Chlorophylle : le principal pigment assimilateur des végétaux photosynthétiques. C’est un pigment situé dans les chloroplastes des cellules végétales, qui intervient dans la photosynthèse pour intercepter l’énergie lumineuse, première étape dans sa conversion en énergie chimique. Son spectre d’absorption du rayonnement lumineux est responsable de la couleur verte des algues par exemple.

Diagenèse : l’ensemble des processus physico-chimiques et biochimiques par lesquels les sédiments sont transformés en roches sédimentaires.

Diffraction X : la Diffractométrie de Rayons X (DRX, on utilise aussi souvent l’abréviation anglaise XRD pour X-ray diffraction) est une technique d’analyse fondée sur la diffraction des rayons X sur la matière. La diffraction des rayons X est caractéristique de la matière rencontrée.

Foraminifères : Protozoaires (eucaryotes unicellulaires de moins d’un millimètre) hétérotrophes qui ingèrent leur nourriture par phagocytose, apparus au Cambrien (qui s’étend de -542 à -488 millions d’années).

Optode : sonde qui mesure optiquement une substance spécifique habituellement à l’aide de capteur chimique (ex : concentrations en oxygène dissous).

Pipe : long tube métallique servant de guide au carottage.
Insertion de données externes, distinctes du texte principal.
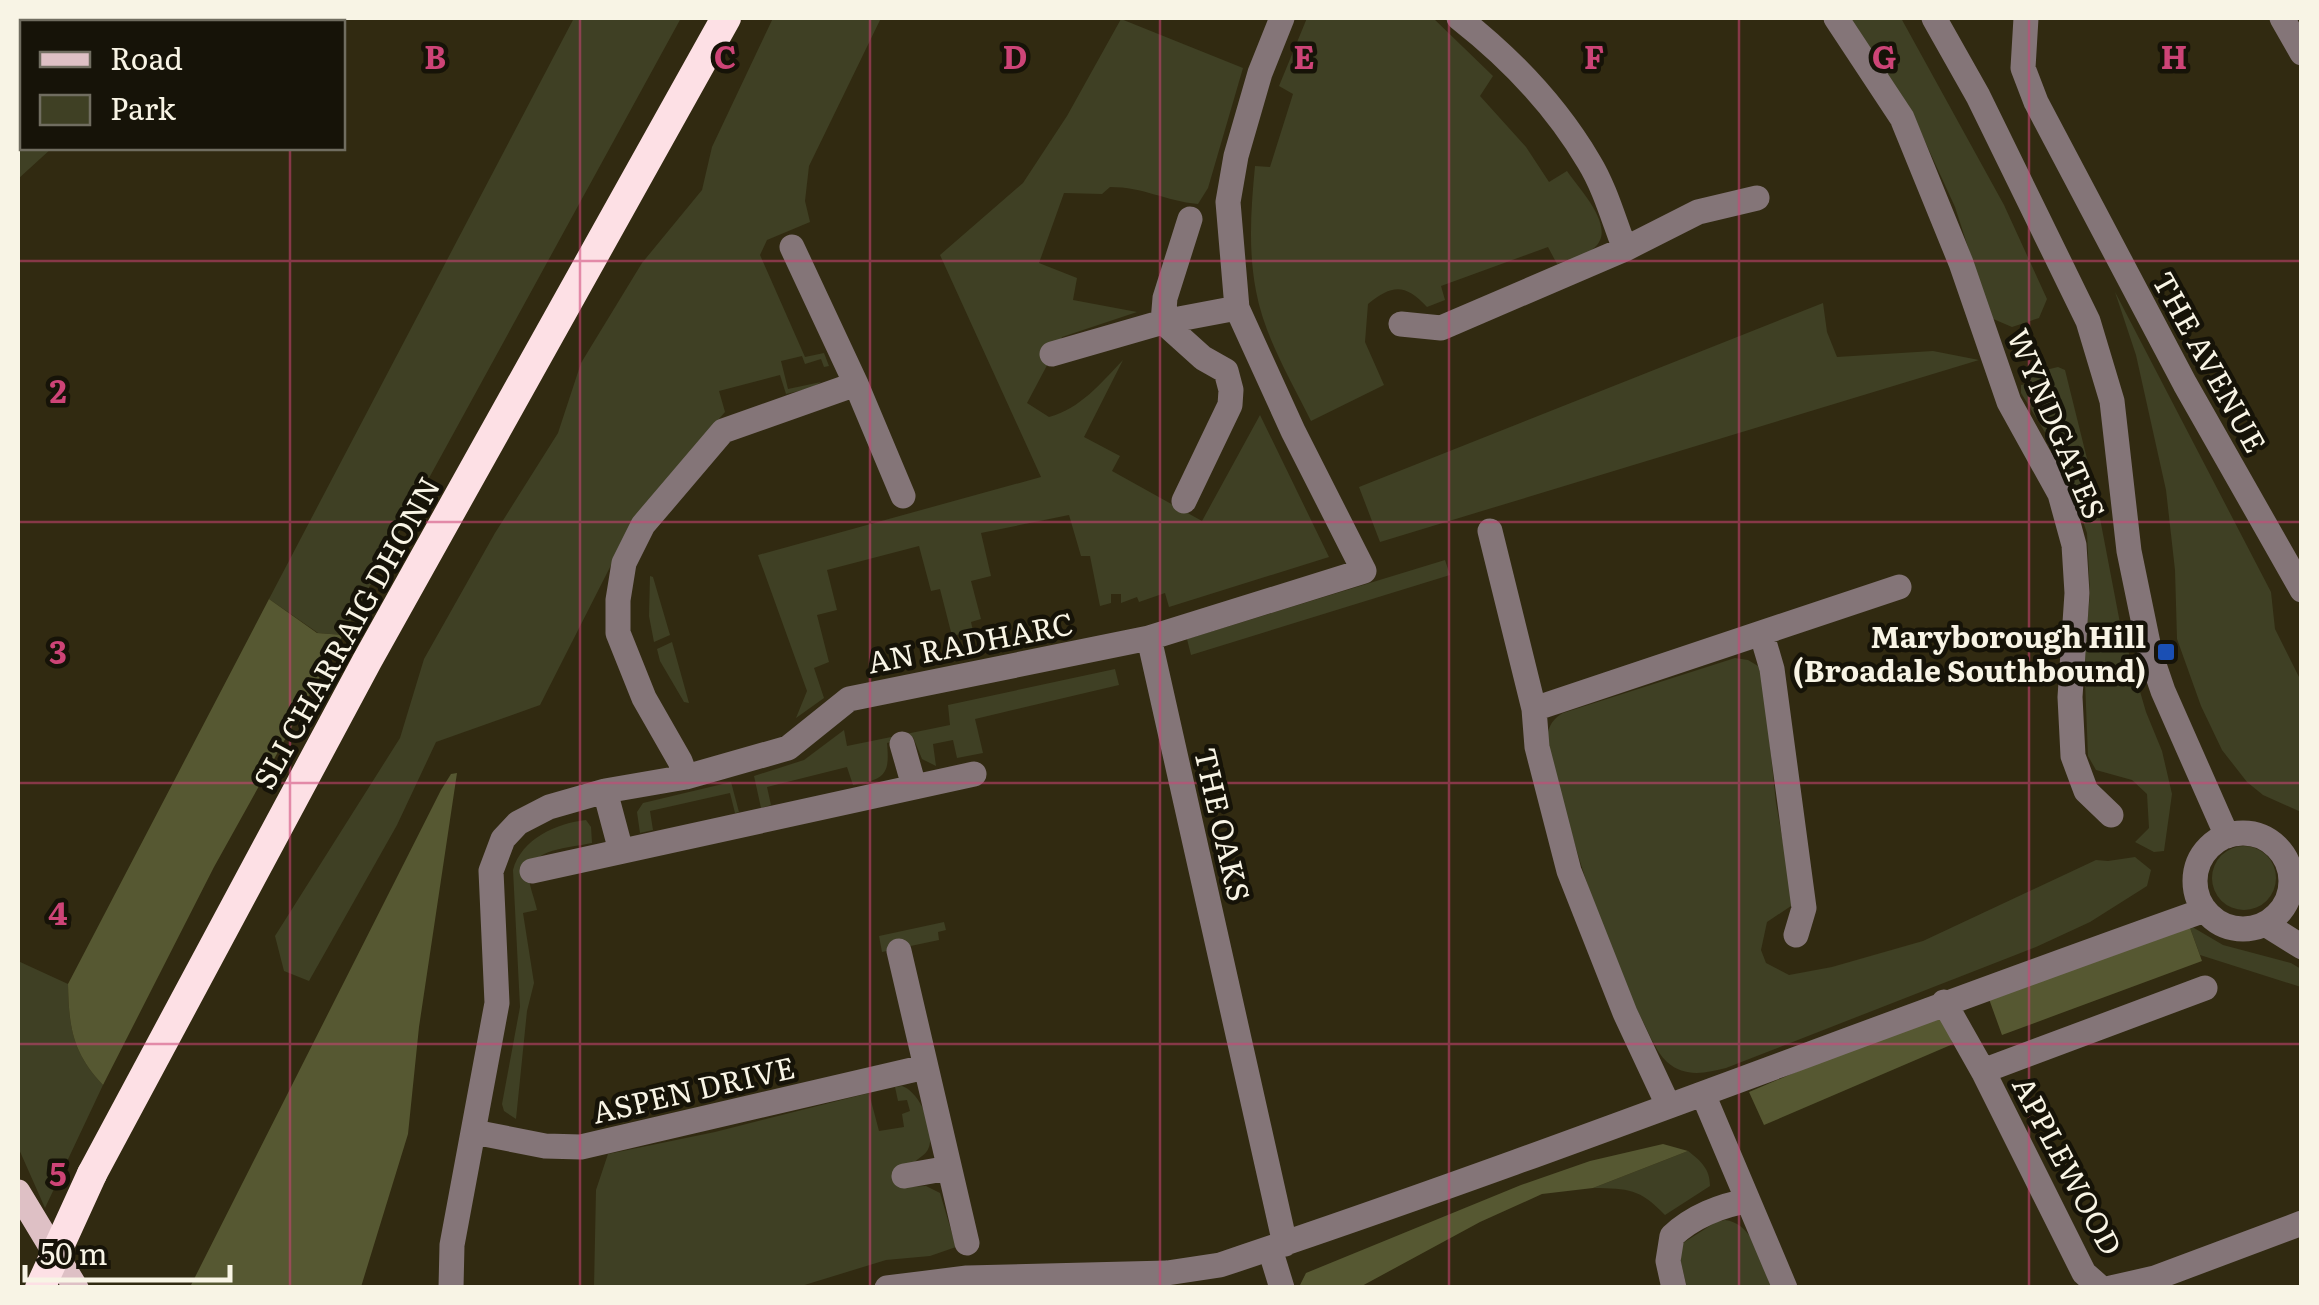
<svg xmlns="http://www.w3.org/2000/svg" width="2319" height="1305" font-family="Literata,serif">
	<rect width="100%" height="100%" fill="#312a11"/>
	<!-- green -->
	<path fill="#3f4024" d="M18,18H197L192,22H22V148H52L18,179Z
		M574,18H681L343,635L318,633L269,599Z
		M773,18H881L809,166L805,201L810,222L767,240L760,255L805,357L824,353L829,366L824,367L821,359L805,364L802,356L781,361L788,389L821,382L811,388L786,394L780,375L719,391L725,412L637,514L540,705L436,742L397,825L309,981L284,971L275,936L400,738L424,659L495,533L558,433L581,363L642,263L702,190L712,147Z
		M1307,18H1433L1493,76L1480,96L1526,147L1549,182L1567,171C1579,189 1618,228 1594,248C1585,256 1568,260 1557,264L1548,247L1441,286L1445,300L1427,307C1405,284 1393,284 1368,304L1365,342L1384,385L1311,421C1291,380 1264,336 1256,291C1248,249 1251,208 1255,166L1270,167L1293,94L1279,86Z
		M1849,18H1901L2004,205L2047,299L2039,318L2012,327L1991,318L1955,207L1912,113Z
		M1121,19L1243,68L1208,188L1198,204C1165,201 1144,187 1110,187L1102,194L1064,193L1039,263L1077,278L1073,300L1137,312L1062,337L1027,403L1049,417C1081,408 1100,384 1123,360L1084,437L1120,456L1112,471L1202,521L1260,415L1329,557L1169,607L1165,593L1139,602L1137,597L1121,603V594H1111V603L1100,606L1090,556H1081L1069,515L981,533L991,576L971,581L981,619L971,622L973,631L952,636L940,589L931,591L919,546L827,570L837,610L817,615L829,662L814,668L824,698L796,718L807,691L758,555L1041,477L940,255L1023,183L1067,116Z
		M2115,292L2271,592L2275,629L2301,681V812L2263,795L2247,782L2222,750L2201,706L2177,639L2175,570L2166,490L2136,355Z
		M1823,303L1827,332L1837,357L1933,351L1979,360L1380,542L1359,487Z
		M2058,367L2065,370L2094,487L2120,623L2146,712L2162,751L2172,794L2164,851L2154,852L2135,842L2149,828L2147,794L2132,780L2096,770L2088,756L2084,656L2090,594L2087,533L2062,460L2021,393V385L2027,384L2033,373Z
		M1445,560L1450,575L1191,655L1187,639Z
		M650,576L653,577L670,635L654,642L649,616Z
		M672,642L689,703L684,702L660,661L657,649Z
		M1735,658L1748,660L1758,666L1763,680L1776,803L1794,904L1767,922L1761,950L1766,963L1789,975L1832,967L1923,941L2096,860L2108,861L2135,857L2151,870L2147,886L2090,922L2036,947L1726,1068C1706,1073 1685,1078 1667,1062C1655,1051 1648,1030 1640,1016C1598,930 1572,838 1547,746C1547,731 1549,721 1563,713Z
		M1115,669L1119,685L975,719L983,753L957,758L953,740L933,744L936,766L922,759L913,737L887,743C890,775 885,779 853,785L847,767L767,787L771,805L761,808L754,776L804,760L844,730L847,746L950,725L948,705Z
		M731,782L739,812L735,813L730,793L650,811L653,830L640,833L637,812L643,803Z
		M586,820L591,827L592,843C570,848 526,848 529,879C530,888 535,900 537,910L523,913L534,983L527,1011L516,1119L504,1111L502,1104L520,1007L513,870C521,839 557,823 586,820Z
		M2212 878a32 32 0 1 1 64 0a32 32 0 1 1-64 0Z
		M944,922L946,930L938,932L939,940L882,952L879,936Z
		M2189,925L2223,945L2291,963L2301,969V987L2200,955Z
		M18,961L68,984C69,1027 72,1052 103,1085L45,1208L18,1147Z
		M902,1086C920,1092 935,1128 929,1147C926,1156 918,1157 913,1164C909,1169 908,1180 906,1187L926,1186L940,1193L956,1247L930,1256L886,1260L798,1287L594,1288L596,1190L608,1154L715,1132L869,1093L879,1131L904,1127L902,1114L910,1111L907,1100L898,1101L895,1087Z
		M1688,1151C1701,1161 1710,1169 1710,1186L1665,1215C1639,1188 1629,1189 1593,1188Z
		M1725,1220C1755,1224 1761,1263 1771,1287L1687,1288L1680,1258L1683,1243L1716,1222Z"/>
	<!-- forest -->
	<path fill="#565832" d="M269,599L317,633L343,635L214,867L103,1085C72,1052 69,1027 68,984Z
		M457,773L419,1027L408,1134L361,1287H190L441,790L451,774Z
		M2189,925L2202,961L2002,1035L1989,999Z
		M1940,1011L1953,1044L1764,1125L1749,1092Z
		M1663,1144L1688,1151L1593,1188L1542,1194L1480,1222L1360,1287H1299L1306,1273L1521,1185L1590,1161Z"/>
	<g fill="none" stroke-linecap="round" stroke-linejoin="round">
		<!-- minor -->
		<path stroke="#847578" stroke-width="25" d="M1459,18C1510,58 1556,106 1589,162C1605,188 1614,221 1625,249
			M1836,18L1902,118L1961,263L2009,402L2060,494L2074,545L2077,593L2070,697L2073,756L2086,791L2111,815
			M1934,18L1978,96L2088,321L2112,401L2129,551L2150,653L2163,691L2227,836
			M2026,18L2023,68L2036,102L2185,384L2302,590
			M2282,18L2302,53
			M792,247L856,384L903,496
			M1401,324L1441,328L1625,249L1698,212L1757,198
			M1052,354L1163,322L1237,308
			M1184,501L1230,405L1231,390L1226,371L1203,358L1163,322L1165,298L1190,219
			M1490,531L1534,709L1537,747L1569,871L1625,1013L1668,1105
			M1762,635L1772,669L1804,908L1796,935
			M1149,638L1285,1244
			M1534,709L1899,587
			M902,744L914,786
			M686,777L680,761L644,698L618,633V600L624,563L643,525L723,431L856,384
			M605,791L621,851
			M2195 881a48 48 0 1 1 96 0a48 48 0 1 1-96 0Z
			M532,871L974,774
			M2265,924L2302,947
			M899,951L967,1243
			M1944,1002L1983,1071L2084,1273L2101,1288
			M1983,1071L2205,988
			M1703,1094L1785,1288
			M474,1132L545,1146L581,1147L925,1067
			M904,1176L949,1168
			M1270,1249L1282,1288
			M451,1288L452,1245L497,1003L491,871L503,839L518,823L549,807L605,791L686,777L788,748L849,699L1149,638L1364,571L1293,431L1237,308L1228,202L1236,156L1260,73L1282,18
			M887,1288L967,1278L1167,1273L1220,1265C1551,1155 1876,1026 2205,910
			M1674,1288L1668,1261L1672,1236C1692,1217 1721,1205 1748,1201
			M2111,1288L2155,1278L2302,1223"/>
		<!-- major -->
		<path stroke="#dec0c5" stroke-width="25" d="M18,1192L76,1288"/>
		<!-- highway -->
		<path stroke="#fde0e5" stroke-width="30" d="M92,1174L367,661L726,18"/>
		<!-- highway-bridge -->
		<path stroke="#fde0e5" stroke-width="30" d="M40,1288L92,1174"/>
	</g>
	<!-- grid -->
	<path fill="none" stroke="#cd4477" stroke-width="2.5" stroke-opacity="0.55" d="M290,18V22M580,18V1288M870,18V1288M1160,18V1288M1449,18V1288M1739,18V1288M2029,18V1288M290,148V1288M18,261H2302M18,522H2302M18,783H2302M18,1044H2302"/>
	<!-- markers -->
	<rect fill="#1a4fb4" stroke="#161308" stroke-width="4" x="2156" y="642" width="20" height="20" rx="5"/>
	<g text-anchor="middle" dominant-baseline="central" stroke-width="9" stroke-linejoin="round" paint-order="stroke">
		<!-- street labels -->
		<g font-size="30" fill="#f8f4e5" stroke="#161308">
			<text transform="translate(2211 361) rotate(61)">THE AVENUE</text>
			<text transform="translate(2058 423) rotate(67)">WYNDGATES</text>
			<text transform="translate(345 632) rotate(-61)">SLI CHARRAIG DHONN</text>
			<text transform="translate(970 641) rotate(-11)">AN RADHARC</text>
			<text transform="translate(1224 824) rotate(77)">THE OAKS</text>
			<text transform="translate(693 1088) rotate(-13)">ASPEN DRIVE</text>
			<text transform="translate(2069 1165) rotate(62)">APPLEWOOD</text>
		</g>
		<!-- poi labels -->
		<g font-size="30" font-weight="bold" fill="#f8f4e5" stroke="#161308" text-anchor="end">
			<text x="2146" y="635">Maryborough Hill<tspan x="2146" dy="34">(Broadale Southbound)</tspan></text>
		</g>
	</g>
	<g font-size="32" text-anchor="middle" font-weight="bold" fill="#cd4477" stroke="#161308" stroke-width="9" stroke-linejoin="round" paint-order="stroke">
		<text x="435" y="69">B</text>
		<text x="725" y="69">C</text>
		<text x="1015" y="69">D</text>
		<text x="1304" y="69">E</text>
		<text x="1594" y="69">F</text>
		<text x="1884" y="69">G</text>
		<text x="2174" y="69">H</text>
		<text x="58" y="403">2</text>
		<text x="58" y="664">3</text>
		<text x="58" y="925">4</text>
		<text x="58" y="1186">5</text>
	</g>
	<!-- border -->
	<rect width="2319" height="1305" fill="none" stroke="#f8f4e5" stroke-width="40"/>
	<!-- legend -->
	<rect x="20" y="20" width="325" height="130" fill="#161308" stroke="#706d60" stroke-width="2.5"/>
	<rect x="40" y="52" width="50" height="15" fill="#dec0c5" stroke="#706d60" stroke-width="2.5"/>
	<text x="110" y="70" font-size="30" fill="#f8f4e5">Road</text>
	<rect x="40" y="95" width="50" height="30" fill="#3f4024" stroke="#706d60" stroke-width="2.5"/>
	<text x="110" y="120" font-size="30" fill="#f8f4e5">Park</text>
	<!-- scale -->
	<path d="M25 1265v15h205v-15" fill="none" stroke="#f8f4e5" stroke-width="5"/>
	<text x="40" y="1265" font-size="30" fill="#f8f4e5" stroke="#161308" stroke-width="8" paint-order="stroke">50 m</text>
</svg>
Spectrométrie d’émission atomique à induction plasma : produit des atomes ou des ions émis sous forme de radiation électromagnétique caractéristique d’un élément en particulier (ex : ICP-AES, technique analytique de détection des éléments traces). L’intensité de l’émission est un indicateur de la concentration de l’élément dans un échantillon.